─── Material provided ───

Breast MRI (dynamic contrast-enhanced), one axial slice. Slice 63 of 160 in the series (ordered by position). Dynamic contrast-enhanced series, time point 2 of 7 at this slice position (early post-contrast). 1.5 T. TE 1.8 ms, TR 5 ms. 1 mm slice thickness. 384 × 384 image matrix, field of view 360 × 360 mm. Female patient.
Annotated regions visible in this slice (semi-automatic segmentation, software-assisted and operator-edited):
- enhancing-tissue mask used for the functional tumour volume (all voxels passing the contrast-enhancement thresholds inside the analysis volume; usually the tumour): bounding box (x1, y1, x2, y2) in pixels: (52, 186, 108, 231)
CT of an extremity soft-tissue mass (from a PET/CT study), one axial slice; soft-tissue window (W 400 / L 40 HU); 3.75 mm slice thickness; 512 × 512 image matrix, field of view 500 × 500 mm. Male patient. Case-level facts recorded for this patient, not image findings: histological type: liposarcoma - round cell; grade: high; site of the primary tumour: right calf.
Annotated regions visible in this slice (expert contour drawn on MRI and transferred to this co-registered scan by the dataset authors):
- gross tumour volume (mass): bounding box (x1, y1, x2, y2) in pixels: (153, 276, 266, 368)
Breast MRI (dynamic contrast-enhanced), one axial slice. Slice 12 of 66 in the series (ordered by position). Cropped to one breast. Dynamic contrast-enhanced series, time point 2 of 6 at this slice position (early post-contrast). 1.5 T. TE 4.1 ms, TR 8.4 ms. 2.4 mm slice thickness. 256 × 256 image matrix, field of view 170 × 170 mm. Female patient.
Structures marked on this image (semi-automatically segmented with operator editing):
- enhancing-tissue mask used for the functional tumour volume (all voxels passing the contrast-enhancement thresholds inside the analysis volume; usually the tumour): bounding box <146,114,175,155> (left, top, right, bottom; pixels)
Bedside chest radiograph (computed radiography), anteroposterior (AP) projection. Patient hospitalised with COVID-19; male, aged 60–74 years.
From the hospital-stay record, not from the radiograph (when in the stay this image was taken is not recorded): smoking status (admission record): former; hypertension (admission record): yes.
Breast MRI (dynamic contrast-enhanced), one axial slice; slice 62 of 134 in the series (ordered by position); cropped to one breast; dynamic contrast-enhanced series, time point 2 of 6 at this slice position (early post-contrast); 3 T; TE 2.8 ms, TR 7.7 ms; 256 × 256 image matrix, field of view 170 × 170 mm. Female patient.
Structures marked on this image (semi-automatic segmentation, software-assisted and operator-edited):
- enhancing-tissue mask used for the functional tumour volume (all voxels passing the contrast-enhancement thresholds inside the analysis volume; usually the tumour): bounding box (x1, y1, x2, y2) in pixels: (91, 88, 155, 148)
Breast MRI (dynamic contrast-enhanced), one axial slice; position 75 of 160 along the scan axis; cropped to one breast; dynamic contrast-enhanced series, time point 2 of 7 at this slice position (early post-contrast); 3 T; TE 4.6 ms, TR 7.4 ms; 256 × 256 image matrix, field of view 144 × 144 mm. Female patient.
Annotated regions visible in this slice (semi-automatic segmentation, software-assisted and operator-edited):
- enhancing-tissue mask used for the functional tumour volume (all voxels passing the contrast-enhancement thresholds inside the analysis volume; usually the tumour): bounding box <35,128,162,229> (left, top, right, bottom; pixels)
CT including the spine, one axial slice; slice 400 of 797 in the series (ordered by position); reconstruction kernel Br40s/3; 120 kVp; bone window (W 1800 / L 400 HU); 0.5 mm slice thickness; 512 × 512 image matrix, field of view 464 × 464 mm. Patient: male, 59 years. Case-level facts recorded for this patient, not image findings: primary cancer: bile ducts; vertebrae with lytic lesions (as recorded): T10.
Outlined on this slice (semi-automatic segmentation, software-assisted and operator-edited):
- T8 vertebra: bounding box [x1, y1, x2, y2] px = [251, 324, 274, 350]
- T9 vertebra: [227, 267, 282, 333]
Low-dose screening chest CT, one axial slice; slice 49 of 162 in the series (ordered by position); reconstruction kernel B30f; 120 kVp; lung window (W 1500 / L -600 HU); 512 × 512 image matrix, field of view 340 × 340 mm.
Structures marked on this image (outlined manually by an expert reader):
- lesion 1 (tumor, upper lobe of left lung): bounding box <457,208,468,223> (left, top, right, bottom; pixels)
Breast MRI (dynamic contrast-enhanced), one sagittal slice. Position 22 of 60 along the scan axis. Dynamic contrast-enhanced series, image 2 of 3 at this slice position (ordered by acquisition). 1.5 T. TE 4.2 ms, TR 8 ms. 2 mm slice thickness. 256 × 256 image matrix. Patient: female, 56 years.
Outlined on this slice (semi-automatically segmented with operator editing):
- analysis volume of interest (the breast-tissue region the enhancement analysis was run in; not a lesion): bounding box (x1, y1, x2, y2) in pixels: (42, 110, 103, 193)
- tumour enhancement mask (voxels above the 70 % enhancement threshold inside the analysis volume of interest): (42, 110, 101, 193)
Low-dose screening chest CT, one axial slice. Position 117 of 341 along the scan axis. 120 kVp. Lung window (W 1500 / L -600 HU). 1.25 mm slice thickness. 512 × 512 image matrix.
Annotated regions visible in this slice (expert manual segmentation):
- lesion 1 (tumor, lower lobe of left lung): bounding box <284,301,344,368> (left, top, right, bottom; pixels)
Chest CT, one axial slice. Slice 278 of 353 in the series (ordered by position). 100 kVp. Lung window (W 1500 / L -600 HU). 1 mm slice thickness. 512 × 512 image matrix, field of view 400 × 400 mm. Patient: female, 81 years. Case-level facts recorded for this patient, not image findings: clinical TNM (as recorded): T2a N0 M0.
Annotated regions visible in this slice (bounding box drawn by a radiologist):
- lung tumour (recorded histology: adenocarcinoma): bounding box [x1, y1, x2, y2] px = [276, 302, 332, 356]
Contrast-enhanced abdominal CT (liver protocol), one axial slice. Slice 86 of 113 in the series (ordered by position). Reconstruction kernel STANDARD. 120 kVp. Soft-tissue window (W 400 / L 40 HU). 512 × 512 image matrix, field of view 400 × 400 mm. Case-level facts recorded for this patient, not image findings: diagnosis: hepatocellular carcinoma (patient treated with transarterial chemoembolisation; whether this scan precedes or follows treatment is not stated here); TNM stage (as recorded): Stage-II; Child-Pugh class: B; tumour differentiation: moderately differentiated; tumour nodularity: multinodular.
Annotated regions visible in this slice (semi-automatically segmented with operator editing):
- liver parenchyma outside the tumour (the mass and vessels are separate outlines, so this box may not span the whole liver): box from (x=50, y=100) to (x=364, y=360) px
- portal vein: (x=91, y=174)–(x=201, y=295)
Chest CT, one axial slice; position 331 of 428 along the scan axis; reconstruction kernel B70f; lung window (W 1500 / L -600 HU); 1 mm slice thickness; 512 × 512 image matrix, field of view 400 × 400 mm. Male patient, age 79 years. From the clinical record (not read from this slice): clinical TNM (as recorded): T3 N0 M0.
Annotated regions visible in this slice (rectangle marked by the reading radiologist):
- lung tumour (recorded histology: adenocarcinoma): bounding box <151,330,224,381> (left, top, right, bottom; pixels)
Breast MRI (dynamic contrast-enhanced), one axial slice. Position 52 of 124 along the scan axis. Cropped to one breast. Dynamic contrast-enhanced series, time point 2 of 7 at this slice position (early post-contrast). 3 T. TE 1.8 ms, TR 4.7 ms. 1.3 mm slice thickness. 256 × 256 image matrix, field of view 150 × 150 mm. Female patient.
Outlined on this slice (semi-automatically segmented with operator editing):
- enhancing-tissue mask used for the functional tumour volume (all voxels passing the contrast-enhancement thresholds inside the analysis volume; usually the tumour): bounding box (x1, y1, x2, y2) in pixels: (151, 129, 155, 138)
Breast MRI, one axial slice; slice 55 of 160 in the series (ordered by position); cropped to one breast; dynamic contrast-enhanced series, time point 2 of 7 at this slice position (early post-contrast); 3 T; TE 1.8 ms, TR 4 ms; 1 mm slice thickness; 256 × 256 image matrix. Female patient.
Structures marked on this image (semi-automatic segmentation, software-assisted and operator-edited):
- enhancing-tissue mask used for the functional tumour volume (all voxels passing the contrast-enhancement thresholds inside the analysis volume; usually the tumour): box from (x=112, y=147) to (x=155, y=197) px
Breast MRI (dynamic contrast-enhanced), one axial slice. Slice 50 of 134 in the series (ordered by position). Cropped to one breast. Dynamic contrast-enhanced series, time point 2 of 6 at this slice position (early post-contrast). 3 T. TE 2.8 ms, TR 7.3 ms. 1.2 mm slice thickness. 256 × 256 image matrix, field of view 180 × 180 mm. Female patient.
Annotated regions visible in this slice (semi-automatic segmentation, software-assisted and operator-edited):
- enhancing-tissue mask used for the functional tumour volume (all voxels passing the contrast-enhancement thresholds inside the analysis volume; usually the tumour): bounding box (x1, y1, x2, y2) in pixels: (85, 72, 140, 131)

───

Your task is to retype the entries verbatim, starting with the line that holds "Annotated regions visible in this slice (rectangle" and stopping after the line that holds "(x=155, y=197) px".

▶ _Exercise response_
Annotated regions visible in this slice (rectangle marked by the reading radiologist):
- lung tumour (recorded histology: adenocarcinoma): bounding box <151,330,224,381> (left, top, right, bottom; pixels)
Breast MRI (dynamic contrast-enhanced), one axial slice. Position 52 of 124 along the scan axis. Cropped to one breast. Dynamic contrast-enhanced series, time point 2 of 7 at this slice position (early post-contrast). 3 T. TE 1.8 ms, TR 4.7 ms. 1.3 mm slice thickness. 256 × 256 image matrix, field of view 150 × 150 mm. Female patient.
Outlined on this slice (semi-automatically segmented with operator editing):
- enhancing-tissue mask used for the functional tumour volume (all voxels passing the contrast-enhancement thresholds inside the analysis volume; usually the tumour): bounding box (x1, y1, x2, y2) in pixels: (151, 129, 155, 138)
Breast MRI, one axial slice; slice 55 of 160 in the series (ordered by position); cropped to one breast; dynamic contrast-enhanced series, time point 2 of 7 at this slice position (early post-contrast); 3 T; TE 1.8 ms, TR 4 ms; 1 mm slice thickness; 256 × 256 image matrix. Female patient.
Structures marked on this image (semi-automatic segmentation, software-assisted and operator-edited):
- enhancing-tissue mask used for the functional tumour volume (all voxels passing the contrast-enhancement thresholds inside the analysis volume; usually the tumour): box from (x=112, y=147) to (x=155, y=197) px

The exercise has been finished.